**Given passage**
____________________
December 16, 2006

About This Latest Design

So about this design, I’ve always loved looking through magazines because there’s something fascinating about print media in an age when there are so many who feel it’s obsolete. I’ve also thought a lot of blogs in terms of their periodical publication being just like a magazine. Some even take the form of a book, which is the direction I took with this theme.

Last summer after I completed the “CSS Reboot](http://cssreboot.com, I became quickly disillusioned with the blogosphere after seeing so many beautiful blogs being rated 2 stars or less and some really graphically appealing but otherwise barely standards-compliant being rated 4 and up. I realized no matter how stunning my site could potentially be, none of it really mattered. All that mattered was that I do my best with what I have and I don’t concern myself with what others think of my blog.
____________________
**Work instructions**
• a. In the blog post about the site's latest design, what form does the theme take?
• b. Please pick up the blog post about the site's latest design where its final sentence ends and keep writing it.

**Source information**
____________________
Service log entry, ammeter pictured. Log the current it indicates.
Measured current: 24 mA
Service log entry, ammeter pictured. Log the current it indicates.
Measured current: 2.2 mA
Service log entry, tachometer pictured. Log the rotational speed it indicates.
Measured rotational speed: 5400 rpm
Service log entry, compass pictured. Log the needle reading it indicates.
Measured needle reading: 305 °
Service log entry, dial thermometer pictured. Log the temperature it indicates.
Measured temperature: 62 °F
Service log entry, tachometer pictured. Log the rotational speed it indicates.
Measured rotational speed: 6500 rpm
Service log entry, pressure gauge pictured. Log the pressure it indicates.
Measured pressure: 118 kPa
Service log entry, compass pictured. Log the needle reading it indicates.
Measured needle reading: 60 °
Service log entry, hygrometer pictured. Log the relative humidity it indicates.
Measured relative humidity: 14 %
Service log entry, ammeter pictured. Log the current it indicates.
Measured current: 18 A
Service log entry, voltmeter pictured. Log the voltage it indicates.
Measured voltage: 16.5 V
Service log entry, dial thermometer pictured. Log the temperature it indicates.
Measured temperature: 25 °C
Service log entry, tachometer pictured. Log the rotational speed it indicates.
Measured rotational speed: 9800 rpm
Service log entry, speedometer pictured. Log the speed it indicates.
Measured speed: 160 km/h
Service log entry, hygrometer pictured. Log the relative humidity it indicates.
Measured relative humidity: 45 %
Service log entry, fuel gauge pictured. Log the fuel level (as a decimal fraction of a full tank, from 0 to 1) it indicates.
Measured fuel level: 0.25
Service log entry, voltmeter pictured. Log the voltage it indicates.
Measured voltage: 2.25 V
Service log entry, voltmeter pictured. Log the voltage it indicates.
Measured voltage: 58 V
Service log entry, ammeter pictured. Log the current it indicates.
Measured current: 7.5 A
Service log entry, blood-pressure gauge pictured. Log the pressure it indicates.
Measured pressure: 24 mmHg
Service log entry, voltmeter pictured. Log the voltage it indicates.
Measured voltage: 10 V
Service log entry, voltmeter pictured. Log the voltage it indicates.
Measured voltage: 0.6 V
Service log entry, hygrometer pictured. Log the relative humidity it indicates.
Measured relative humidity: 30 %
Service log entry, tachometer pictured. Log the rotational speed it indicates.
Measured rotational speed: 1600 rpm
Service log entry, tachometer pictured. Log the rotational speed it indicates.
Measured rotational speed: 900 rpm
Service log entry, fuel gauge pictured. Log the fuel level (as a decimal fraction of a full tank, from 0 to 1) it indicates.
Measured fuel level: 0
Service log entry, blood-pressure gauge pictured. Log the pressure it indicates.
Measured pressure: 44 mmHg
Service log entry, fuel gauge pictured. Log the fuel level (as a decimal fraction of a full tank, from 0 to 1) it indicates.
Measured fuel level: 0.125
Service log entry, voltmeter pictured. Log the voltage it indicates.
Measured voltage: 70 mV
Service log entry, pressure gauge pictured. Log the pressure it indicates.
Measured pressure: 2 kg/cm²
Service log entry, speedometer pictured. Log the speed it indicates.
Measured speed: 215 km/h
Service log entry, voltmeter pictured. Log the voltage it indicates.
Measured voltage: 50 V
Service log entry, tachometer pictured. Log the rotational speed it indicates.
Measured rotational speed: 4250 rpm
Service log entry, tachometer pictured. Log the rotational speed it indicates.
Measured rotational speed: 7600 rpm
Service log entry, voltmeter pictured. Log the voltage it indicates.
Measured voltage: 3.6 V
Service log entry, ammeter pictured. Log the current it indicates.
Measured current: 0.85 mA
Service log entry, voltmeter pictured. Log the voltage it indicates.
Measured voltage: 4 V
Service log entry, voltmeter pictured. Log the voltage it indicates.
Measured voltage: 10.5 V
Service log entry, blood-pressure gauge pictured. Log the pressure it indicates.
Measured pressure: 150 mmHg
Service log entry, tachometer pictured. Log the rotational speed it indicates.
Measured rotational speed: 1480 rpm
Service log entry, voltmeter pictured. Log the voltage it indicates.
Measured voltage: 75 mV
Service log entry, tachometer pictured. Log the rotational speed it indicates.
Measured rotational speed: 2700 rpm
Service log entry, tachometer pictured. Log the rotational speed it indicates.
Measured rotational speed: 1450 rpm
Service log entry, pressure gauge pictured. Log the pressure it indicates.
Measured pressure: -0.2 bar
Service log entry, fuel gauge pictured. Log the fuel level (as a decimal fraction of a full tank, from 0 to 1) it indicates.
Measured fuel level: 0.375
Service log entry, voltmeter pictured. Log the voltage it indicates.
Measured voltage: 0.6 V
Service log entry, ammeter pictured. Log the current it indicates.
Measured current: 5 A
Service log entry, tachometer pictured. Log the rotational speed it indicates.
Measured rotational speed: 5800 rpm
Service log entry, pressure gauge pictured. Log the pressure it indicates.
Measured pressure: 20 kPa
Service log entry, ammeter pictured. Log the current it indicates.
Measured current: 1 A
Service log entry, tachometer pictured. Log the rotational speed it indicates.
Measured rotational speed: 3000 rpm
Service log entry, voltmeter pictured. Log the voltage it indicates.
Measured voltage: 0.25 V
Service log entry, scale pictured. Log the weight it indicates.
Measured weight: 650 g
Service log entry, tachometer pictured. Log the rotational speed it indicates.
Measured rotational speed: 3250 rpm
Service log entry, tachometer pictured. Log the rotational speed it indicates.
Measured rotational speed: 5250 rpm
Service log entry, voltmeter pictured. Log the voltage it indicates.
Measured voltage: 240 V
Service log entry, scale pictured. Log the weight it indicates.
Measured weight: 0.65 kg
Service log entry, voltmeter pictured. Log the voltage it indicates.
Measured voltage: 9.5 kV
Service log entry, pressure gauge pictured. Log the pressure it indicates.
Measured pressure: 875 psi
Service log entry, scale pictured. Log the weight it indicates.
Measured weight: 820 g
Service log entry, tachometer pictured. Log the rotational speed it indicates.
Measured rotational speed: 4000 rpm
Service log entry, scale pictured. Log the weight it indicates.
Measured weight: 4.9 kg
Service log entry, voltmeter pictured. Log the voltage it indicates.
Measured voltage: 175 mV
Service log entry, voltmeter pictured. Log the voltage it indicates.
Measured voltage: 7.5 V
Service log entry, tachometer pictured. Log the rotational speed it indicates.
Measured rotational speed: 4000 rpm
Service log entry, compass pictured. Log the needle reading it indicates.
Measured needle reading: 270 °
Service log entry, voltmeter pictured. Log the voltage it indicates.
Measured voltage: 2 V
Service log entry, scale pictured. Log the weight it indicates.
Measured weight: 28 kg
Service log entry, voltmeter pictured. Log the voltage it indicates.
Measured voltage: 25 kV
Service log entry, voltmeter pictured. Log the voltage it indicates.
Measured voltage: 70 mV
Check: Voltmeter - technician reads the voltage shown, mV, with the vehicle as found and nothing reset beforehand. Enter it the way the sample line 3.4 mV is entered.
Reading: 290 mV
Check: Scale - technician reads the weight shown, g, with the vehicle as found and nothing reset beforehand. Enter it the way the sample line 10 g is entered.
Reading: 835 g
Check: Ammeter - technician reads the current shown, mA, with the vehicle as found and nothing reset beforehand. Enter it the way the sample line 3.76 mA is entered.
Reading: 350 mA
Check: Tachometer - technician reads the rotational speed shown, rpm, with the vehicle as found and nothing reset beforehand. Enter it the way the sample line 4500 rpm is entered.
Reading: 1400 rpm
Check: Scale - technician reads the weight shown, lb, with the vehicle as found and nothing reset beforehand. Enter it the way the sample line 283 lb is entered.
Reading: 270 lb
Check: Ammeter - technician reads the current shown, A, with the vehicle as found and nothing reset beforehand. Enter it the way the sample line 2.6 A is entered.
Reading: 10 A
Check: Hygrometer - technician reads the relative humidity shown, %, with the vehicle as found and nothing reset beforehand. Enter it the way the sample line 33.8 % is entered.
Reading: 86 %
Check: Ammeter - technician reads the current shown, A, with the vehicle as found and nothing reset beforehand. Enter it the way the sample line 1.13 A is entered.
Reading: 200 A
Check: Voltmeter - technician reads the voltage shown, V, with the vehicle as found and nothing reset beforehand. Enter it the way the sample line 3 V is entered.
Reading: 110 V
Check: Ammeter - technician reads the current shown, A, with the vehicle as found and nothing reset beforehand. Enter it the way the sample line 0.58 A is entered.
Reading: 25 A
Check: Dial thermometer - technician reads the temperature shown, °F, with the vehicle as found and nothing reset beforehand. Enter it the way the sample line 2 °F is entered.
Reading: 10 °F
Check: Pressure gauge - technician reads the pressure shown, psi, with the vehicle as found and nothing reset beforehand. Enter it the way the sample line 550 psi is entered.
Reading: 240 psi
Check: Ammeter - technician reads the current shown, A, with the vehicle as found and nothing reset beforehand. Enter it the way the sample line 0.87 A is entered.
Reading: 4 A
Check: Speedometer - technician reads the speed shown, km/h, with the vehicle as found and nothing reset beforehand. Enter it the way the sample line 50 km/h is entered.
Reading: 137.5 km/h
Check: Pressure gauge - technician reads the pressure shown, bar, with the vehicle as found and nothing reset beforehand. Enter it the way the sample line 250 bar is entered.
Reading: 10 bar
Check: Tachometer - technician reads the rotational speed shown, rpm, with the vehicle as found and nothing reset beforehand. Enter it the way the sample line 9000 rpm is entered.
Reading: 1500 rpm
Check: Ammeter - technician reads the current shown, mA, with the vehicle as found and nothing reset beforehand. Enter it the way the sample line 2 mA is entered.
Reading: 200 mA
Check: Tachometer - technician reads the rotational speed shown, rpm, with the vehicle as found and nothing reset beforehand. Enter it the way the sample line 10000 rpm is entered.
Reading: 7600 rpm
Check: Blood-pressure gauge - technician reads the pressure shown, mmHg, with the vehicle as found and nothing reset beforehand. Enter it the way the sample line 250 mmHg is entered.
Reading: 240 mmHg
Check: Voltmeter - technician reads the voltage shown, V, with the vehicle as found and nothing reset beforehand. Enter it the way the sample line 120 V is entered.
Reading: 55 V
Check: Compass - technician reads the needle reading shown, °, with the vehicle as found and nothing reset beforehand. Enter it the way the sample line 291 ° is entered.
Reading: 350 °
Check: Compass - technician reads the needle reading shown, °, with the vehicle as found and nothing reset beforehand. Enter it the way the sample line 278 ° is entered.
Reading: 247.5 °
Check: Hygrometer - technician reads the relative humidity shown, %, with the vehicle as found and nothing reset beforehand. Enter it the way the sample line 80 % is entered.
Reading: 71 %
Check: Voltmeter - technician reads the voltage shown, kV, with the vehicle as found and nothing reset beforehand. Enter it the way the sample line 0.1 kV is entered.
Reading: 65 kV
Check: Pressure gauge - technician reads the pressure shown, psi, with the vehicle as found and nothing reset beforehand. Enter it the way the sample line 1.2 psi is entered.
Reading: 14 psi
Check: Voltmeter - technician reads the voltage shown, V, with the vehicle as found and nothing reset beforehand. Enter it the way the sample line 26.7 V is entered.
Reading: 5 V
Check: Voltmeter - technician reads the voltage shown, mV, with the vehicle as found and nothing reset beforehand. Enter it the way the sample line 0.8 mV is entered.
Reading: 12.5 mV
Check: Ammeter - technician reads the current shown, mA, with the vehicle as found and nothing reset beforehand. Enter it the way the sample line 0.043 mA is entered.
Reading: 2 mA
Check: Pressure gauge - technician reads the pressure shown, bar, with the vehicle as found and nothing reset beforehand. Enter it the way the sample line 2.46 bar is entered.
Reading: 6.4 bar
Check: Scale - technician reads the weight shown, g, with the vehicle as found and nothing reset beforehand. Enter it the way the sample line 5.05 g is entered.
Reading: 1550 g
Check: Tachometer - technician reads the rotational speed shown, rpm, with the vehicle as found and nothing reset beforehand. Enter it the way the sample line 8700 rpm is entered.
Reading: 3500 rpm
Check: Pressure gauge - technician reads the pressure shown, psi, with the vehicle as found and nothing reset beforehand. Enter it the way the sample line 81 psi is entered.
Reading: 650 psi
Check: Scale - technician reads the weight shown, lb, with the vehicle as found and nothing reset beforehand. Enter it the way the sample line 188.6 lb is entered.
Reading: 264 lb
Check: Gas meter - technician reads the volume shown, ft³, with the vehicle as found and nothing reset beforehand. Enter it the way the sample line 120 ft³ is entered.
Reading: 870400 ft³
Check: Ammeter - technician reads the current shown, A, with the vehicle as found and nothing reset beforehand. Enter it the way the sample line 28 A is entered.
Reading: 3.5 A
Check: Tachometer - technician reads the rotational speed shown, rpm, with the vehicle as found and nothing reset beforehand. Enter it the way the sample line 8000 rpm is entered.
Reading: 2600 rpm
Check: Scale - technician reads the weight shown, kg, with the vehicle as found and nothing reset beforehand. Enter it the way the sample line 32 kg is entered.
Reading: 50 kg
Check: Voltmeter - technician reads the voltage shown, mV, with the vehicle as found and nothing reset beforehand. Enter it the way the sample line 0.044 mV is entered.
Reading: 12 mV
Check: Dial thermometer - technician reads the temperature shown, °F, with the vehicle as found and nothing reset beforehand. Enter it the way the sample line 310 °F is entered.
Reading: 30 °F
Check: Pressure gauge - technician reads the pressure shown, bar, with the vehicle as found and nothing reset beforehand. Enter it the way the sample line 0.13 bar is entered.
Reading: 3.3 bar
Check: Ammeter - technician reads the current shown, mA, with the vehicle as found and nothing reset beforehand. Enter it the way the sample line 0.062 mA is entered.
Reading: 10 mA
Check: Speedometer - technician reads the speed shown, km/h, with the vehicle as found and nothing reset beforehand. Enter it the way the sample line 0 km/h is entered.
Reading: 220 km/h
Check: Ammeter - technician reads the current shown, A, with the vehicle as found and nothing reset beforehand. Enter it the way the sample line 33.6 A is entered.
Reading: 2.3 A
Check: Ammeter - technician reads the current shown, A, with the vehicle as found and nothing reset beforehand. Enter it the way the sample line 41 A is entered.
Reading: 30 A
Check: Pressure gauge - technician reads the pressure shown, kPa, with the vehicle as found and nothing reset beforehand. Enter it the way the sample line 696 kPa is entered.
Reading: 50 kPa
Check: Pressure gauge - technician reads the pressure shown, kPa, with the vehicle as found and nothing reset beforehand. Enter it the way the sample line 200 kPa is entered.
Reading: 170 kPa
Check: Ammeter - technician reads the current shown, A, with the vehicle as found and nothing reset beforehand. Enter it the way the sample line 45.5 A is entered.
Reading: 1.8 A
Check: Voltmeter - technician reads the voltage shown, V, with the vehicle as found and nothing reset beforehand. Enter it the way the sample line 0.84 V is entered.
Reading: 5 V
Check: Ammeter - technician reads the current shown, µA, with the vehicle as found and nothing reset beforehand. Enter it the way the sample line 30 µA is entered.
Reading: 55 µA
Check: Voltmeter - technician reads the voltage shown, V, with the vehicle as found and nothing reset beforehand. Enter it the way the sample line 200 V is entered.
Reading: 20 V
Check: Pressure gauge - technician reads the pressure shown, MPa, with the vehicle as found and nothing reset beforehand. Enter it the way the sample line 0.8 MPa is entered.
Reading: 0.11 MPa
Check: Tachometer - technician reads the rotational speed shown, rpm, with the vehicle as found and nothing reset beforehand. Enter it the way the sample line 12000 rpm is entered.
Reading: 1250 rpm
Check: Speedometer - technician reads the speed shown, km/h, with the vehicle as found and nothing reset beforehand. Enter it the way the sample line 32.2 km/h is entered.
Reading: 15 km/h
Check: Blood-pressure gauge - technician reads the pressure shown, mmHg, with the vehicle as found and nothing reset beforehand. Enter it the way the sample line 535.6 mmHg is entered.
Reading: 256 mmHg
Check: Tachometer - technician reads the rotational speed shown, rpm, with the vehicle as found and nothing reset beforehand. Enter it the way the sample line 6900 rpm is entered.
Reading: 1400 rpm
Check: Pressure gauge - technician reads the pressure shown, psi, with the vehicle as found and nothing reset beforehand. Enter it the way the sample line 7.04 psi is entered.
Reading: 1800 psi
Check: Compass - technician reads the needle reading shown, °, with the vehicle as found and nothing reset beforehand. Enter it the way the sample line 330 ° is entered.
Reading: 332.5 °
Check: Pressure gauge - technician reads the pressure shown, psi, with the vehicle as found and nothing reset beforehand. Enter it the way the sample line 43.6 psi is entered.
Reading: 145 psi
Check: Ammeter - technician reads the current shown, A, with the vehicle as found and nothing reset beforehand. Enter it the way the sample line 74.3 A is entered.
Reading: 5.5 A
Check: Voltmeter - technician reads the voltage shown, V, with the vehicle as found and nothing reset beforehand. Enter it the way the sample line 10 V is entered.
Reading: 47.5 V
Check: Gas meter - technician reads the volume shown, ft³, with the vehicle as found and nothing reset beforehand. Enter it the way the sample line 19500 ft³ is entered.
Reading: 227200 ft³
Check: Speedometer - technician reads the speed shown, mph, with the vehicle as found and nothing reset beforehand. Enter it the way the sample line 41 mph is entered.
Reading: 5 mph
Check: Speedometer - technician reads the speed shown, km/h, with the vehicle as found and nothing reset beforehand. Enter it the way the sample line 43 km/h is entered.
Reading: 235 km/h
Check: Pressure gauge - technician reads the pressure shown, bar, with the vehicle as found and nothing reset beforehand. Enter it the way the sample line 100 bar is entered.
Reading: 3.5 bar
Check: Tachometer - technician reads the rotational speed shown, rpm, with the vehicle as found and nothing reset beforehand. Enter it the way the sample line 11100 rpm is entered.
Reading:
____________________
**Expected responses**
• a. The form of a book.

• b.
So I started a new design, this one focused more on what I want from my blog instead of what would please critics. However, I got busy and couldn’t complete the design to my liking and kept putting it off. It took a few different forms behind the scenes but I never felt it was good enough. After I found the right shade of blue, it just felt right, but there was still some tweaking to do.

Typography Choices

First, there was the typography. My original versions used a Georgia/Arial combo which was decent but well overdone. So, knowing I wanted a readable serif, I set went through my serifs. Pictured here, you’ll see the following:

  • Adobe Caslon Pro
  • Century
  • Lucida Bright
  • Adobe Garamond Pro
  • Minion Pro
  • Georgia
  • Times New Roman

Before going on, why don’t you see if you can tell (without source peeking) which types I used (of course yours may look different if you don’t have the font I used).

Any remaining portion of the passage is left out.